Testemunhas em um tribunal que mostram testemunhos iguais, normalmente são consideradas como inconfiáveis. Já que o testemunho exatamente igual mostra uma alta probabilidade deles terem combinado como seria seu relato. Como diz o historiador N. T. Wright, “é assim que um testemunho ocular soa; esta é a maneira de se expressar um testemunho ocular.” (N. T. Wright, “The Transformation of the Bodily Resurrection”, em The Meaning of Jesus: Two Visions, Marcus Borg e N. T. Wright, p. 121, 122)
O ex-detetive J. Warner Wallace argumenta:

“Claro que essas aparentes ‘contradições’ e peculiaridades curiosas estão presentes nos textos mais antigos e obviamente estavam presentes para os primeiros Cristãos. Os manuscritos mais antigos dos evangelhos que temos mostram esse tipo de validação de testemunha ocular, e não há razão para pensar que os originais eram menos únicos ou individuais. Os primeiros crentes teriam destruído tudo menos um dos relatos, mudando os detalhes conflitantes, ou teriam simplesmente harmonizado os Evangelhos. Mas esses diversos relatos foram preservados (assim como são) porque eles são verdadeiros; eles mostram todas as marcas que deveríamos esperar em um testemunho verdadeiro de testemunha ocular. Se a igreja primitiva tivesse eliminado as quatro perspectivas de testemunhas oculares e nos limitado a uma versão arrumada, nós inevitavelmente teríamos perdido alguns detalhes significantes.” (J. Warner Wallace, Cold-Case Christianity, kindle pos. 1257)

Uma outra aparente discrepância que nos ajuda a estabelecer a credibilidade do Novo Testamento, é a de 1 Coríntios 15, onde o primeiro a ver o Jesus ressurreto é Pedro, ao passo que os Evangelhos relatam que foram mulheres.

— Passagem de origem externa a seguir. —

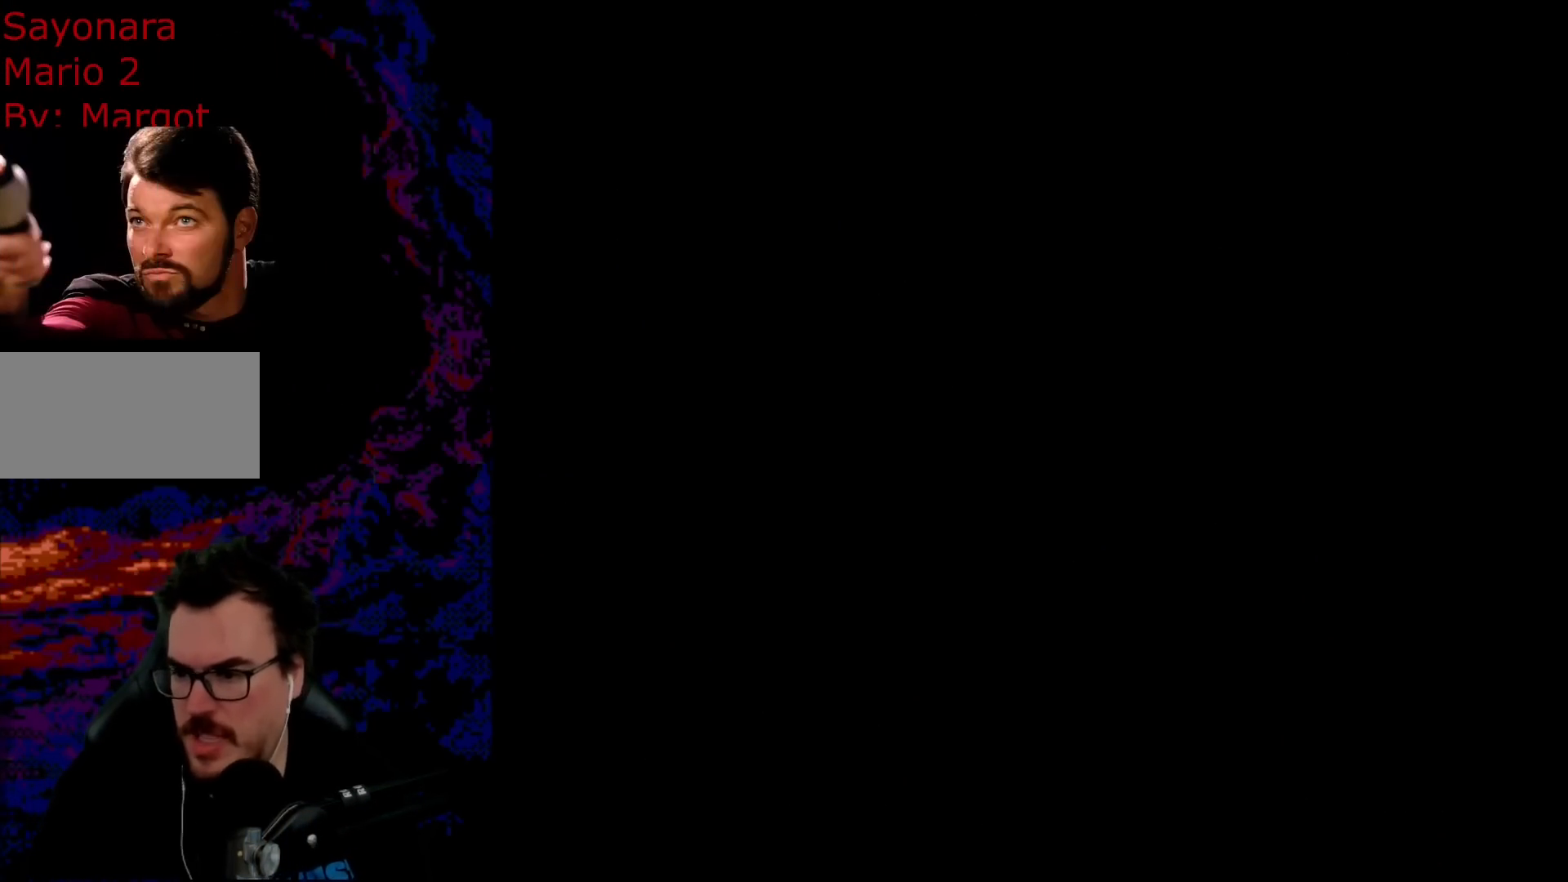
{"buttons": [], "events": []}
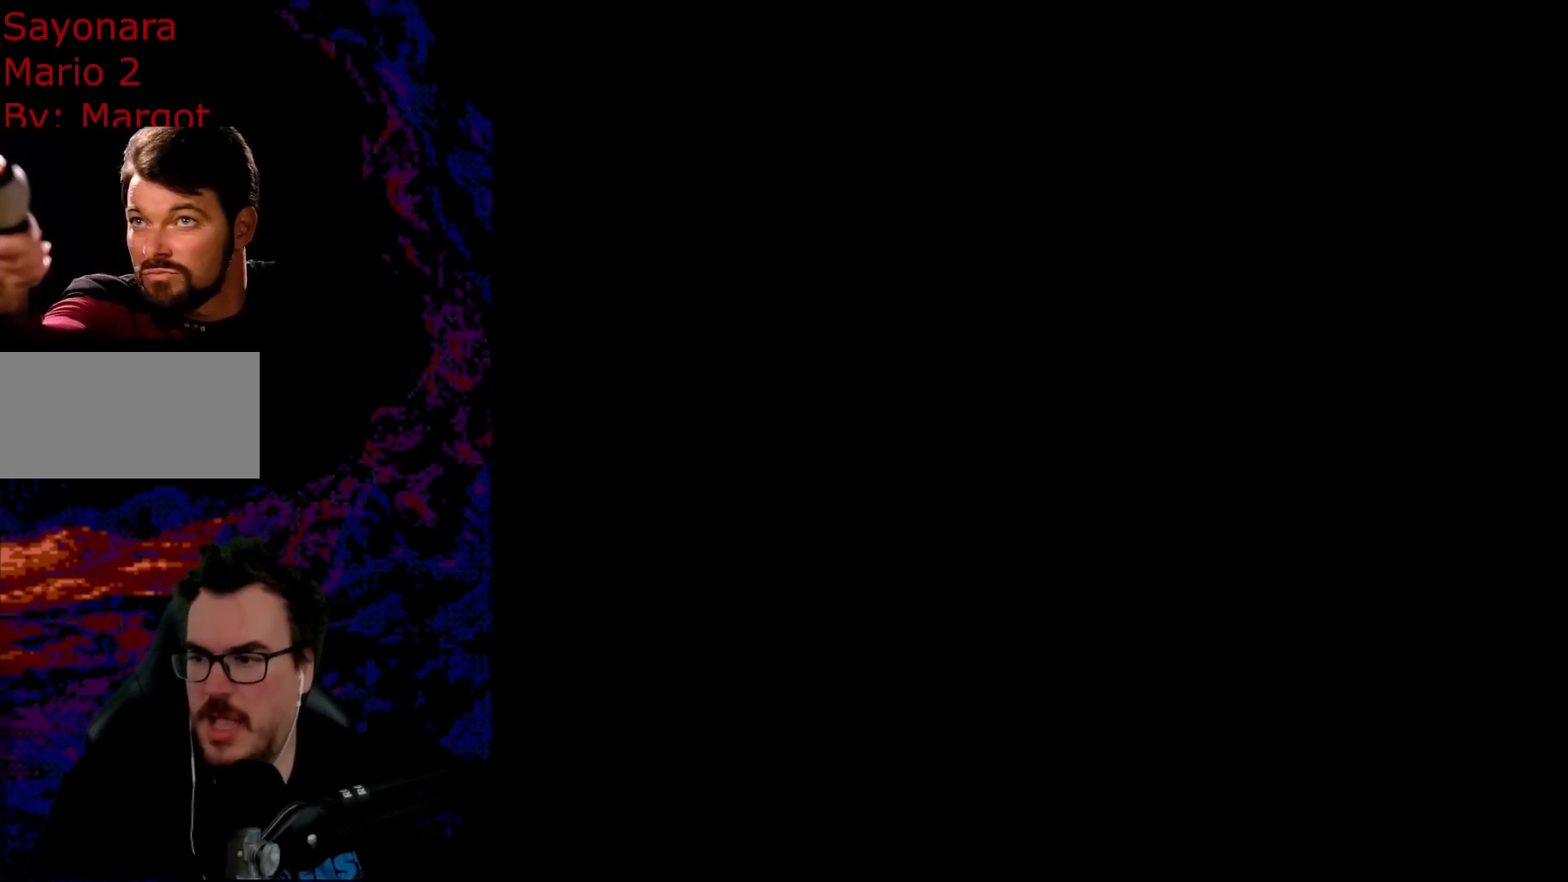
{"buttons": [], "events": []}
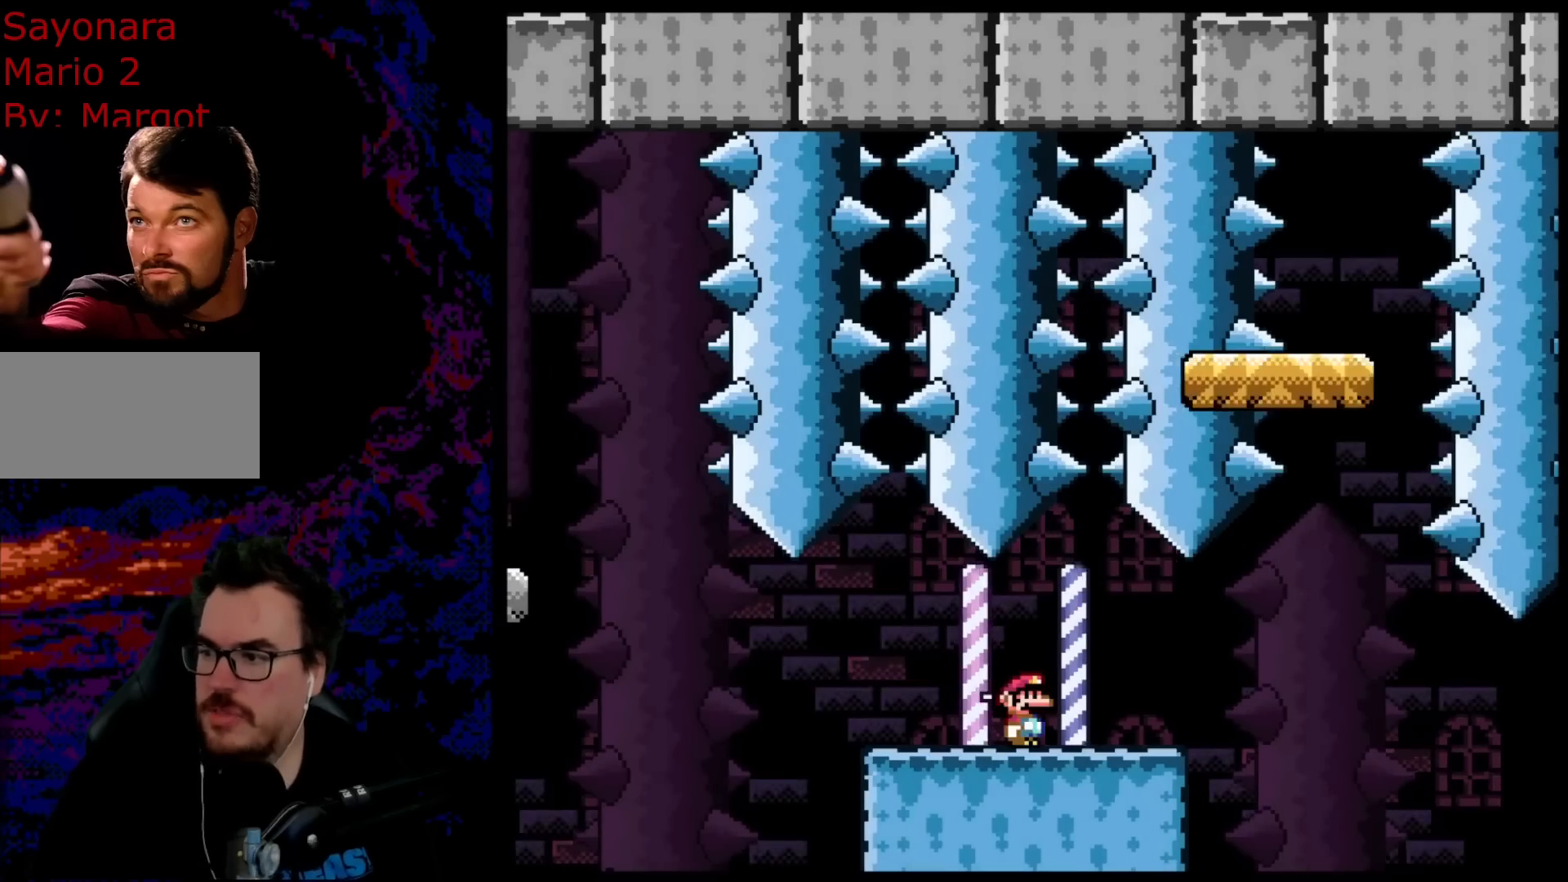
{"buttons": [], "events": []}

Mas isso apenas nos mostra o quão embaraçoso era para as pessoas da época colocar mulheres como testemunhas, chegando ao ponto de ocultar isso na formula de catequese. E o fato das quatro biografias de Jesus mencionarem mulheres como as primeiras testemunhas torna o fato altamente improvável de ter sido inventado, pois passa no critério de múltipla atestação e no critério do embaraçamento.
Historiadores Michael Licona e Gary Habermas dizem:

“...as discrepâncias nos Evangelhos podem indicar que eles foram relatos independentes, já que copistas teriam sido mais unificados nos fatos. Do ponto de vantagem do historiador, essa diversidade adiciona à sua credibilidade, já que indica que o evento esta sendo atestado por mais de uma fonte.” (M. Licona e G. Habermas, The Case for the Resurrection of Jesus, kindle pos. 1183)

Por essas e outras que o historiador Paul Meier conclui que “as variações nas narrativas sobre a ressurreição tendem a respaldar, em vez de minar, a sua autenticidade. Elas demonstram que havia varias tradições independentes e derivadas de algum evento que realmente deveria ter acontecido para dar inicio a elas.” (Paul Meier, In the Fulness of Time: A Historian Looks at Christmas, Easter, and the Early Church, p. 180)

Conclusão


Se essa objeção tivesse algum poder, teríamos que descartar partes da história antiga. Sendo os Evangelhos documentos biográficos greco-romanos, é de se esperar que hajam certas diferenças. E muitas dessas diferenças e aparentes “contradições” foram resolvidas por estudiosos. Mas o ponto chave é que essas discrepâncias mostram que os documentos foram escritos por testemunhas oculares, além de passarem no critério de múltipla atestação. Sendo assim, as discrepâncias aumentam a credibilidade do Novo Testamento. 

Bibliografia


Michael Licona e Gary Habermas, The Case for the Resurrection of Jesus.
Sean e Josh McDowell, Evidências da Ressurreição.
J. Warner Wallace, Cold-Case Christianity.
Norman Geisler e Thomas Howe, Manual de dificuldades bíblicas.
Norman Geisler e Frank Turek, Não tenho fé suficiente para ser ateu.